Recast all the rows below as a two-column CSV with the headers name and value, one line for each field name and its value. Put each one in double quotes and replace any line breaks with spaces.

Collection entries
--*--

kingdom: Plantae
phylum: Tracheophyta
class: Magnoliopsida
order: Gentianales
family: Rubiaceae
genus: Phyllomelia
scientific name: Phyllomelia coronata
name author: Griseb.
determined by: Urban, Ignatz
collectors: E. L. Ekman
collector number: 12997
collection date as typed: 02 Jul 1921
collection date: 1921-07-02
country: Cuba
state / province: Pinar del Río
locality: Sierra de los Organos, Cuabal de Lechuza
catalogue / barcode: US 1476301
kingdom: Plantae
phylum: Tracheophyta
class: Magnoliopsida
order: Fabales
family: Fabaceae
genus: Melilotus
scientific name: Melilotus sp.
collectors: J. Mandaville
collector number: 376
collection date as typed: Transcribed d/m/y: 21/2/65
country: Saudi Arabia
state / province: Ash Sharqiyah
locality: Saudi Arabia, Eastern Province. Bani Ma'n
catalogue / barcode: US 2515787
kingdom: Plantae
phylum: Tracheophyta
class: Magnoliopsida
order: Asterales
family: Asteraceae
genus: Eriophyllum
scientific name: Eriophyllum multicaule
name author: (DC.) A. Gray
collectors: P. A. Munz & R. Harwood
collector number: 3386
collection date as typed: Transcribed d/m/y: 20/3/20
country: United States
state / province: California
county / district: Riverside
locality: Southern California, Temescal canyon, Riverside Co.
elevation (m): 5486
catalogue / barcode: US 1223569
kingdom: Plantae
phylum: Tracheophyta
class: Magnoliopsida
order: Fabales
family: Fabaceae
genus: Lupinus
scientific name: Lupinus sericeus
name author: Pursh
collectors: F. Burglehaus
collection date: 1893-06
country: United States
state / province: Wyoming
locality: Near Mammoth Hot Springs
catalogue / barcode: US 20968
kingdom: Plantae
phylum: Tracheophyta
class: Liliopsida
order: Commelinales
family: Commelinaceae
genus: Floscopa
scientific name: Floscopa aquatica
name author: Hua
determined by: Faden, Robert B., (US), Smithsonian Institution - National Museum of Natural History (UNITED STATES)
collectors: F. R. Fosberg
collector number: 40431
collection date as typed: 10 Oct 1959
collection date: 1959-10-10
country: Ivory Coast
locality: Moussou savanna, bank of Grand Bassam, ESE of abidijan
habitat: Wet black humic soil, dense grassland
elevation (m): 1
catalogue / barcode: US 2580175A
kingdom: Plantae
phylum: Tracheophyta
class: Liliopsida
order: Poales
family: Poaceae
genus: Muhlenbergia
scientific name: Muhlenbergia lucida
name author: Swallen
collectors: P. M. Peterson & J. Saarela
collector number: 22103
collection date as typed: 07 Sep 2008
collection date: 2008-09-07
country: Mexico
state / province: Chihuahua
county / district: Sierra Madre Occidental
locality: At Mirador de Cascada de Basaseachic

--*--

RESULT OF THE EXERCISE
name,value
"kingdom:","Plantae"
"phylum:","Tracheophyta"
"class:","Magnoliopsida"
"order:","Gentianales"
"family:","Rubiaceae"
"genus:","Phyllomelia"
"scientific name:","Phyllomelia coronata"
"name author:","Griseb."
"determined by:","Urban, Ignatz"
"collectors:","E. L. Ekman"
"collector number:","12997"
"collection date as typed:","02 Jul 1921"
"collection date:","1921-07-02"
"country:","Cuba"
"state / province:","Pinar del Río"
"locality:","Sierra de los Organos, Cuabal de Lechuza"
"catalogue / barcode:","US 1476301"
"kingdom:","Plantae"
"phylum:","Tracheophyta"
"class:","Magnoliopsida"
"order:","Fabales"
"family:","Fabaceae"
"genus:","Melilotus"
"scientific name:","Melilotus sp."
"collectors:","J. Mandaville"
"collector number:","376"
"collection date as typed:","Transcribed d/m/y: 21/2/65"
"country:","Saudi Arabia"
"state / province:","Ash Sharqiyah"
"locality:","Saudi Arabia, Eastern Province. Bani Ma'n"
"catalogue / barcode:","US 2515787"
"kingdom:","Plantae"
"phylum:","Tracheophyta"
"class:","Magnoliopsida"
"order:","Asterales"
"family:","Asteraceae"
"genus:","Eriophyllum"
"scientific name:","Eriophyllum multicaule"
"name author:","(DC.) A. Gray"
"collectors:","P. A. Munz & R. Harwood"
"collector number:","3386"
"collection date as typed:","Transcribed d/m/y: 20/3/20"
"country:","United States"
"state / province:","California"
"county / district:","Riverside"
"locality:","Southern California, Temescal canyon, Riverside Co."
"elevation (m):","5486"
"catalogue / barcode:","US 1223569"
"kingdom:","Plantae"
"phylum:","Tracheophyta"
"class:","Magnoliopsida"
"order:","Fabales"
"family:","Fabaceae"
"genus:","Lupinus"
"scientific name:","Lupinus sericeus"
"name author:","Pursh"
"collectors:","F. Burglehaus"
"collection date:","1893-06"
"country:","United States"
"state / province:","Wyoming"
"locality:","Near Mammoth Hot Springs"
"catalogue / barcode:","US 20968"
"kingdom:","Plantae"
"phylum:","Tracheophyta"
"class:","Liliopsida"
"order:","Commelinales"
"family:","Commelinaceae"
"genus:","Floscopa"
"scientific name:","Floscopa aquatica"
"name author:","Hua"
"determined by:","Faden, Robert B., (US), Smithsonian Institution - National Museum of Natural History (UNITED STATES)"
"collectors:","F. R. Fosberg"
"collector number:","40431"
"collection date as typed:","10 Oct 1959"
"collection date:","1959-10-10"
"country:","Ivory Coast"
"locality:","Moussou savanna, bank of Grand Bassam, ESE of abidijan"
"habitat:","Wet black humic soil, dense grassland"
"elevation (m):","1"
"catalogue / barcode:","US 2580175A"
"kingdom:","Plantae"
"phylum:","Tracheophyta"
"class:","Liliopsida"
"order:","Poales"
"family:","Poaceae"
"genus:","Muhlenbergia"
"scientific name:","Muhlenbergia lucida"
"name author:","Swallen"
"collectors:","P. M. Peterson & J. Saarela"
"collector number:","22103"
"collection date as typed:","07 Sep 2008"
"collection date:","2008-09-07"
"country:","Mexico"
"state / province:","Chihuahua"
"county / district:","Sierra Madre Occidental"
"locality:","At Mirador de Cascada de Basaseachic"